Though Whitman was greatly enthusiastic about nature, he was not a naturalist: that is to say, detailed, scientific observation of species and ecosystems was less important to him than his experience of communion with the natural world. Whitman’s interest in hermit thrush song may thus have been as much because of the symbolic meaning ascribed to it as because of any knowledge or experience of the hermit thrush itself. Whitman spent considerable time outdoors, so he is likely to have heard hermit thrushes, but whether he could reliably identify them is another question. Whitman’s lack of specificity about the hermit thrush becomes clear when looking at the successive versions of his semi-autobiographical poetic manifesto, now called Starting from Paumanok, which was first published in his ever-changing poetry collection Leaves of Grass in 1860. The hermit thrush first appears in the 1867 version, where it plays a prophetic role, setting the direction for Whitman’s poetic and personal life journey.

And heard at dusk the unrivall’d one, the hermit thrush from the swamp-cedars,
Solitary, singing in the West, I strike up for a New World.
(Whitman 1867)

Yet in the earlier version of this same poem, Proto-leaf (1860), the mockingbird—a bird with entirely different habits and song structure—had served this same purpose.

Aware of the mocking-bird of the wilds at day-break,
Solitary, singing in the west, I strike up for a new world.

---

_Work task_
In the passage on Whitman and the hermit thrush, which bird served the prophetic role in the 1860 version of the poem, Proto-leaf?

_Information supplied_
---

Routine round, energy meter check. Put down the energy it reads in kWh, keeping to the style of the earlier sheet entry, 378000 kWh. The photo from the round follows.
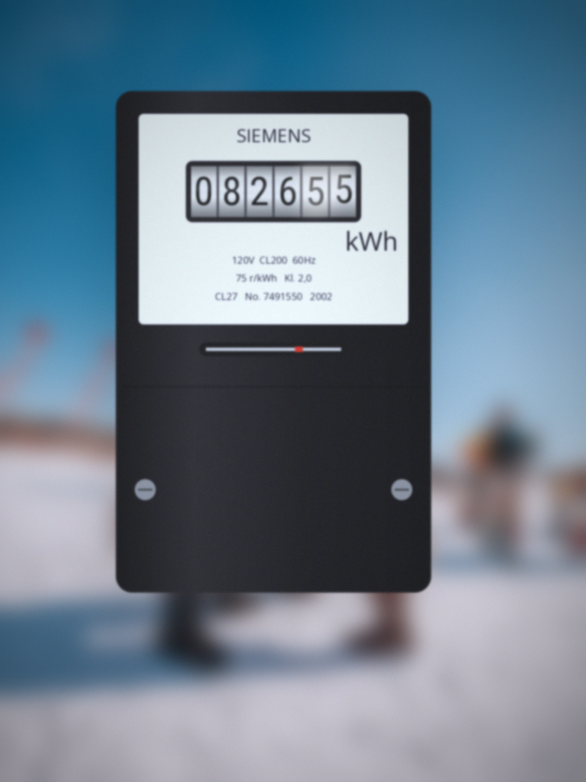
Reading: 82655 kWh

---

_Output for this exercise_
The mockingbird.